Matt HancockThe government has confirmed it will not go ahead with legislation described as a potential “hammer blow to local press”.

Culture Secretary Matt Hancock, left, has announced he will “seek repeal at the earliest opportunity” for Section 40 of the Crime and Courts Act 2013.

The legislation, designed to force publishers to sign up to a ‘recognised’ system of press regulation, would have seen media organisations having to pay the legal costs of both sides in libel and privacy cases, regardless of whether they win, unless they signed up to an approved press regulator under the government’s Royal Charter.

In a statement to the House of Commons this morning on the response to a consultation on the Leveson Inquiry, Mr Hancock said “serious concerns” were raised that Section 40 “would exacerbate the problems the press face rather than solve them”.

Only 7pc of the 174,000 respondents to the consultation favoured full commencement of Section 40, while 79pc favoured full repeal.

Mr Hancock told the House: “Respondents were worried that it would impose further financial burdens, especially on the local press.”

He also confirmed the second part of the Leveson Inquiry would not go ahead.

- - -

• PROMPT: Set down word for word the part of the article on Section 40 that starts with "The legislation, designed" and ends after "favoured full repeal.". The records after this article are not needed for any of the work here.

• EXTRACTED ENTRIES:
- - -

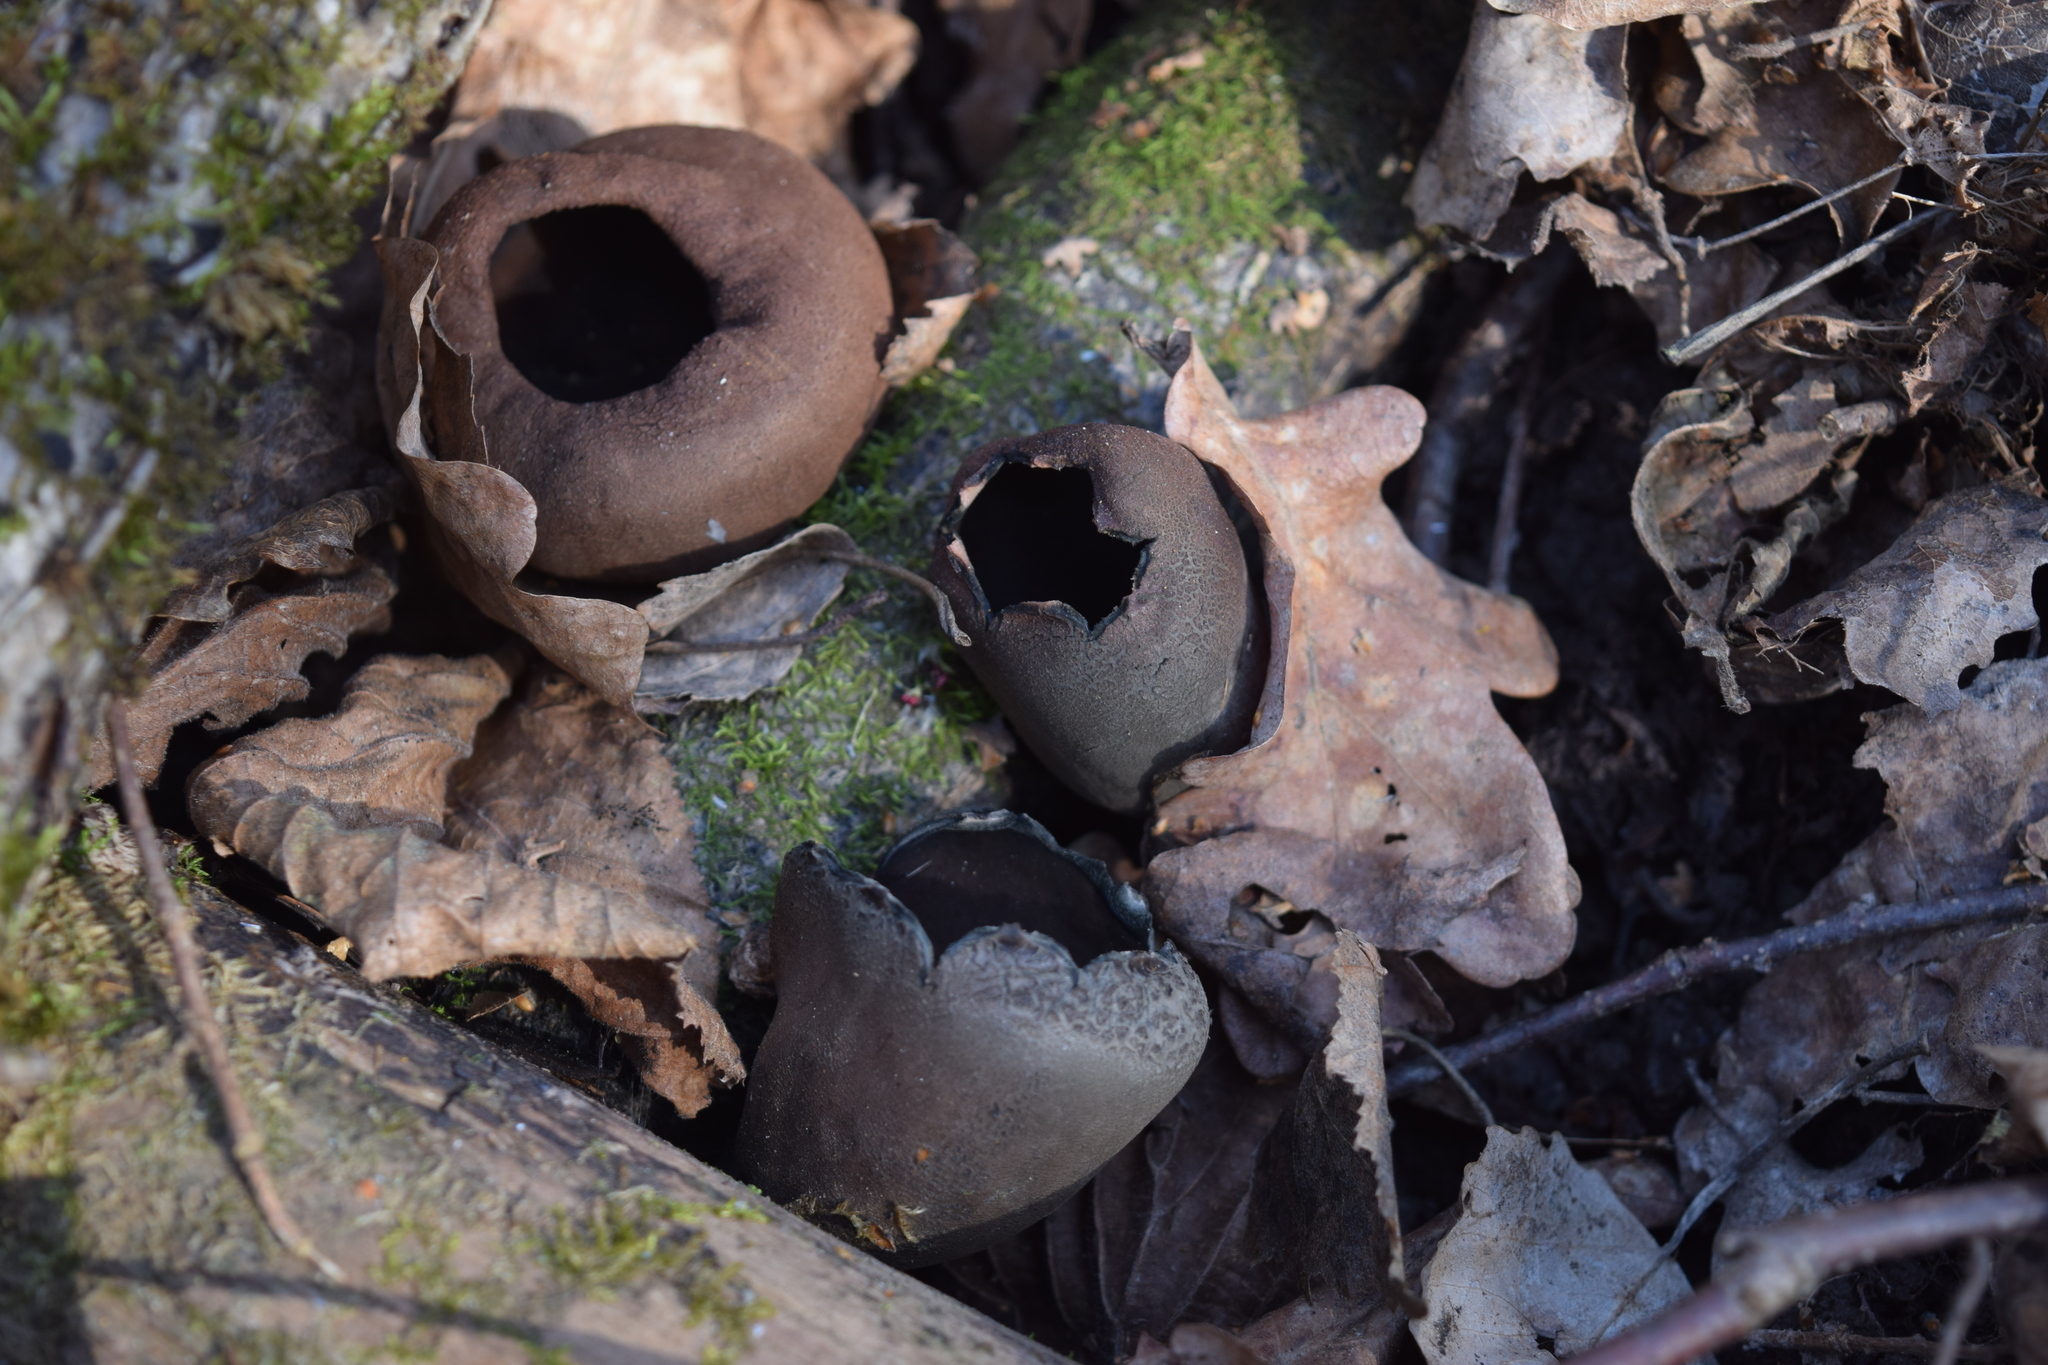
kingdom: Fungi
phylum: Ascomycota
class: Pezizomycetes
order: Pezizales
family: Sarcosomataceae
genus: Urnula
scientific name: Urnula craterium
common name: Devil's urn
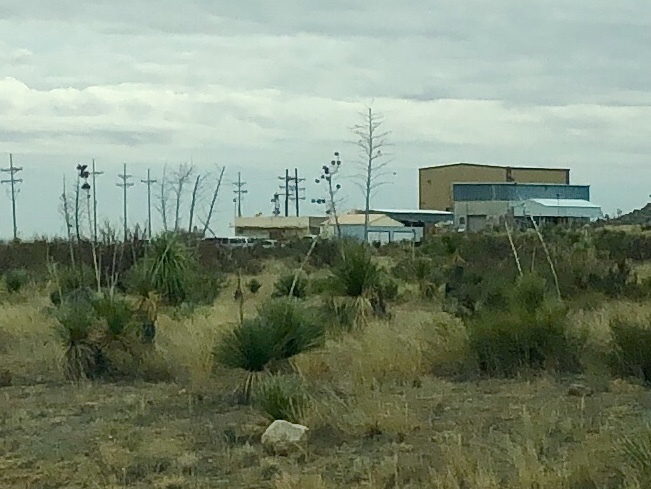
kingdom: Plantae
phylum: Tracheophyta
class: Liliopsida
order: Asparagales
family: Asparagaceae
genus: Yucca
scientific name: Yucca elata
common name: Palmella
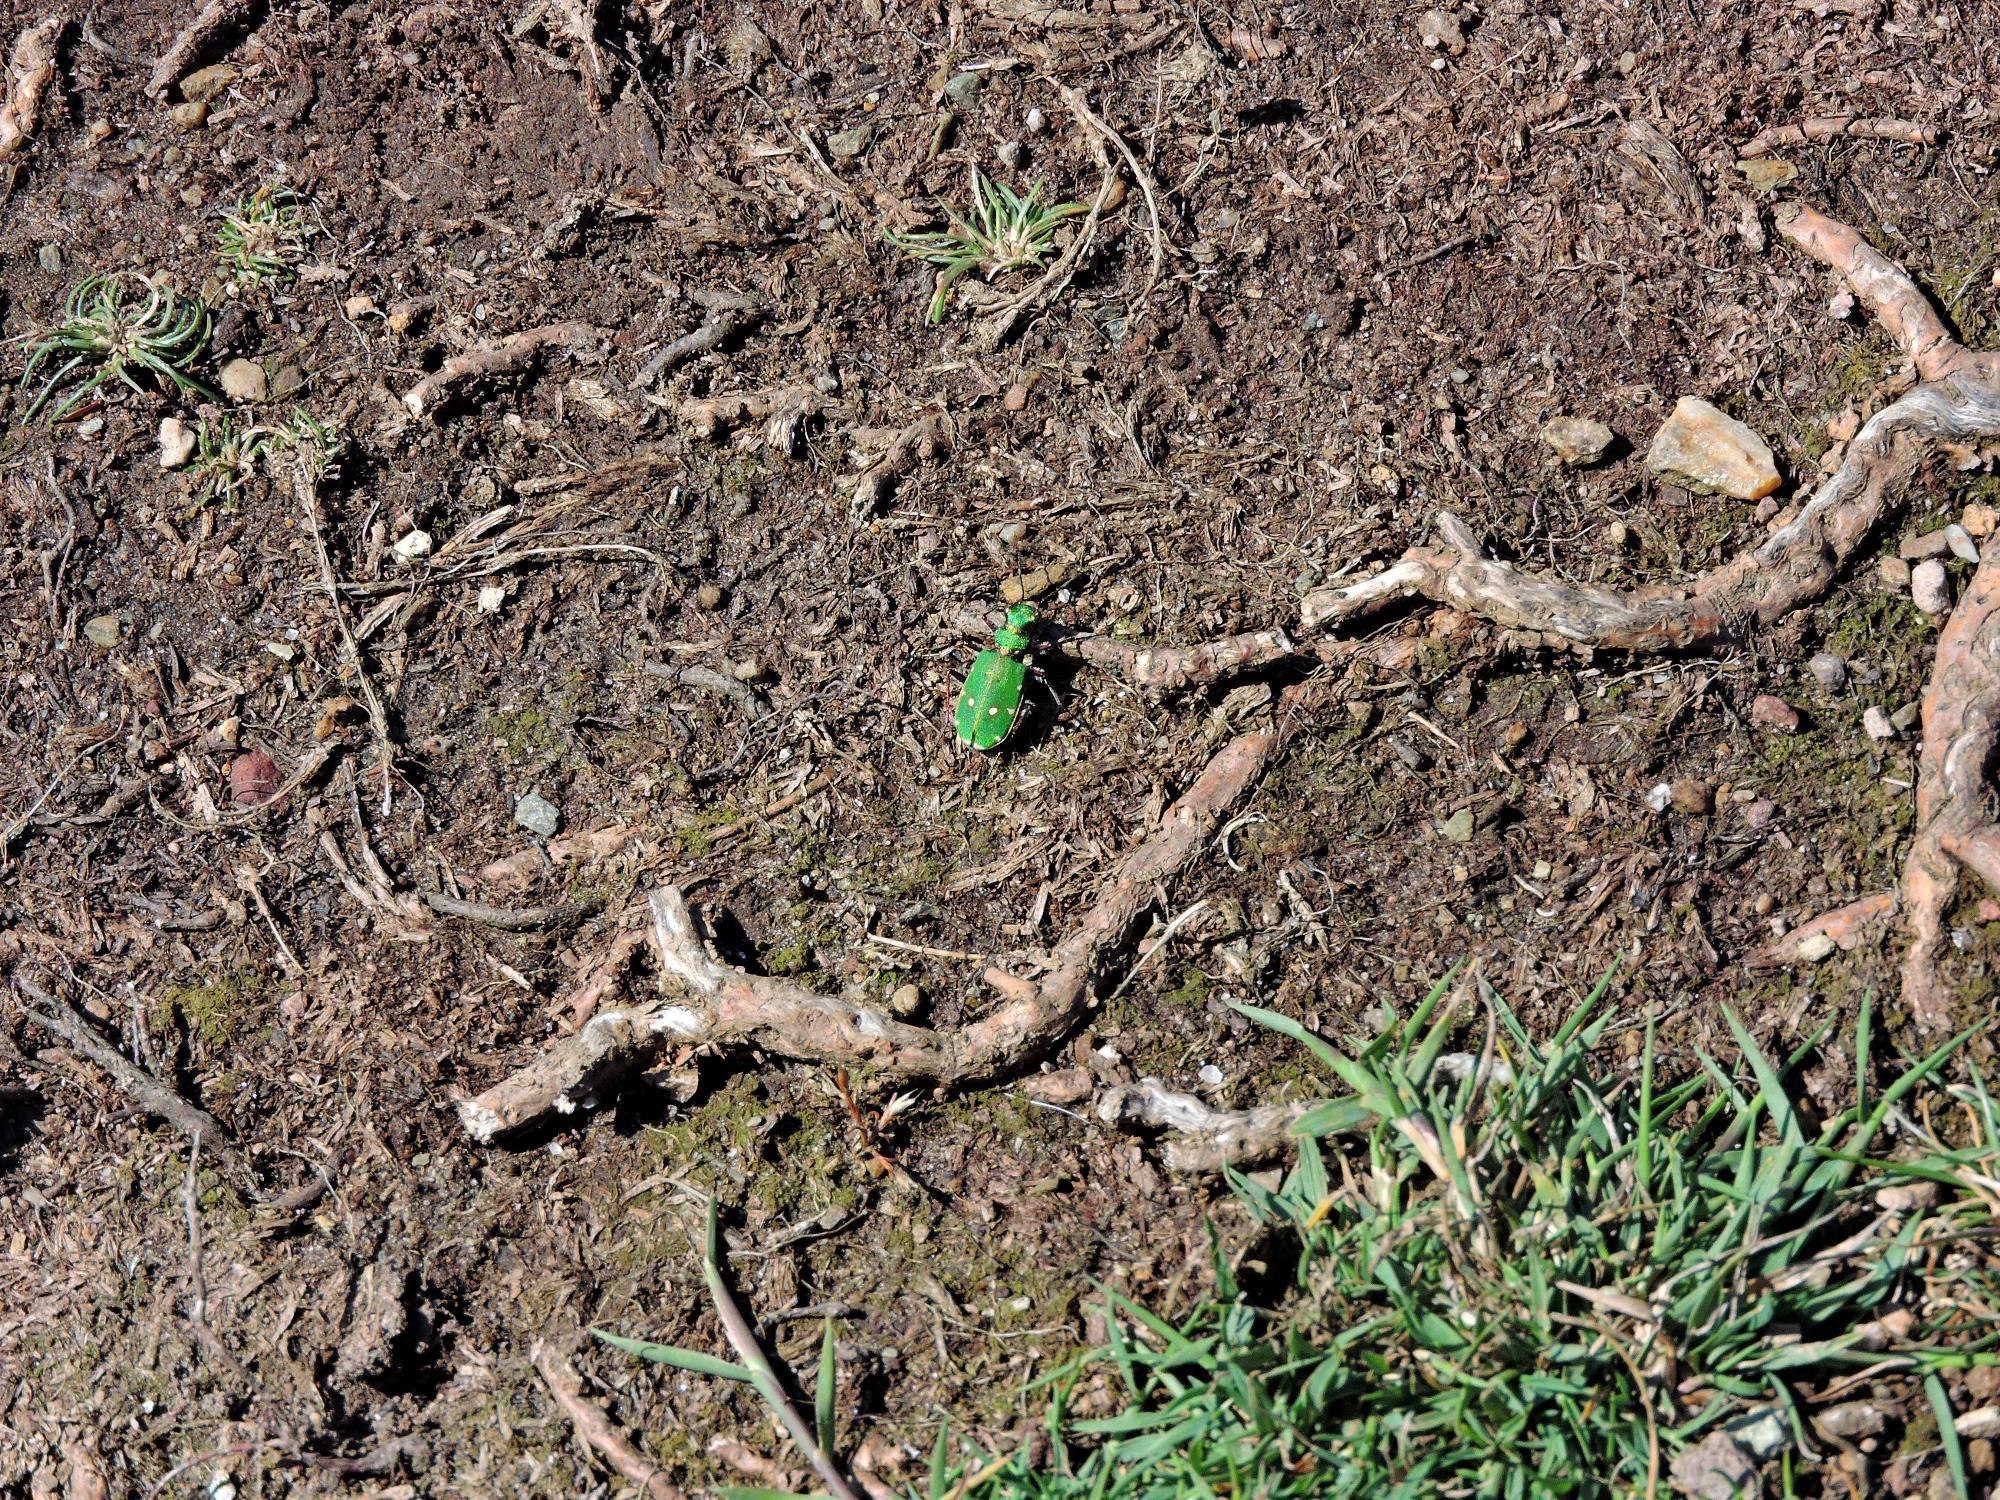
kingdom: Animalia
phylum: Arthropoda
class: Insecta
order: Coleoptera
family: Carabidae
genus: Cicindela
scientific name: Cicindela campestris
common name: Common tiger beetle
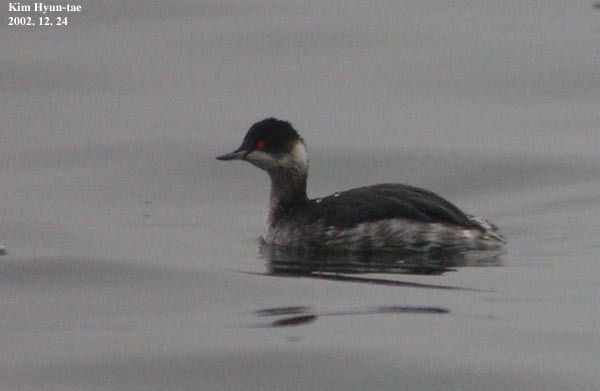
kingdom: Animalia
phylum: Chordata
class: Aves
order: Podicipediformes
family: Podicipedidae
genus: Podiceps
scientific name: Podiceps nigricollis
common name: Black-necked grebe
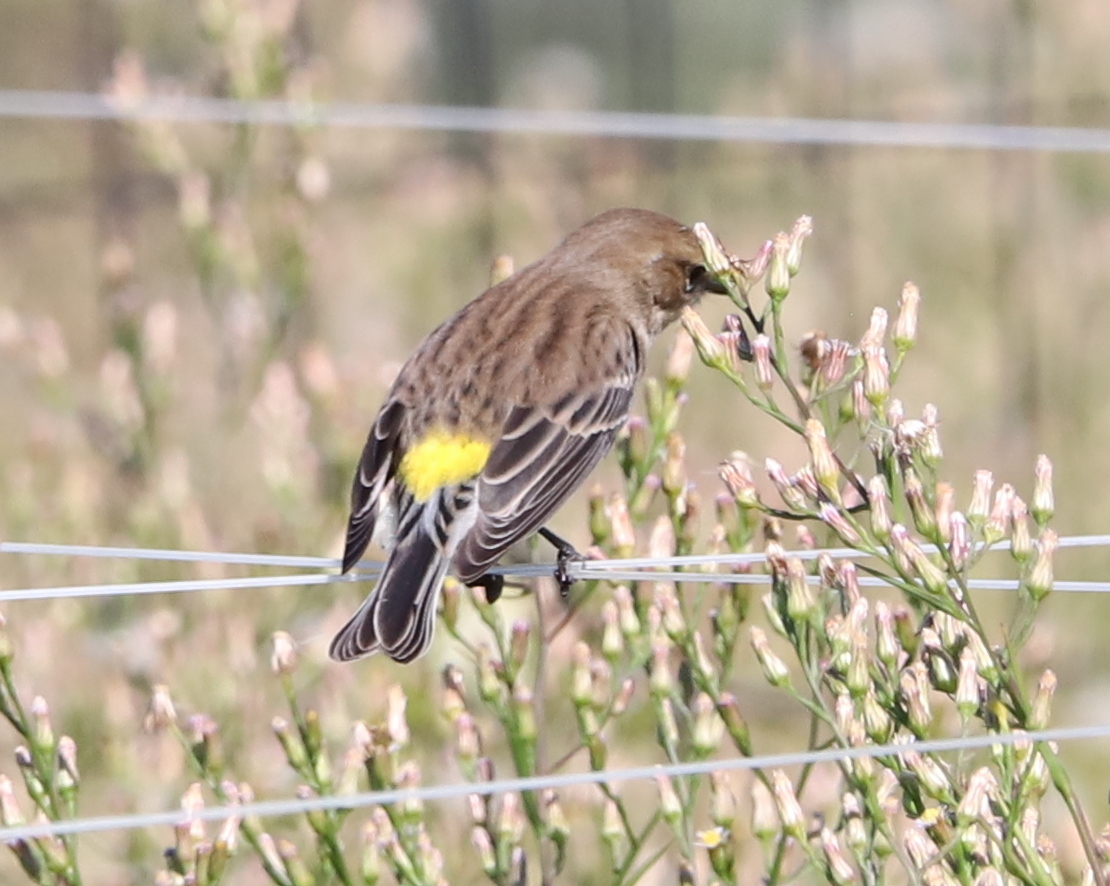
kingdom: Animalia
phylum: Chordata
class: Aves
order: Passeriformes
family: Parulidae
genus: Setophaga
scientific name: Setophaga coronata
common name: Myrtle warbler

- - -

• SOLUTION TO THE PROBLEM:
The legislation, designed to force publishers to sign up to a ‘recognised’ system of press regulation, would have seen media organisations having to pay the legal costs of both sides in libel and privacy cases, regardless of whether they win, unless they signed up to an approved press regulator under the government’s Royal Charter.

In a statement to the House of Commons this morning on the response to a consultation on the Leveson Inquiry, Mr Hancock said “serious concerns” were raised that Section 40 “would exacerbate the problems the press face rather than solve them”.

Only 7pc of the 174,000 respondents to the consultation favoured full commencement of Section 40, while 79pc favoured full repeal.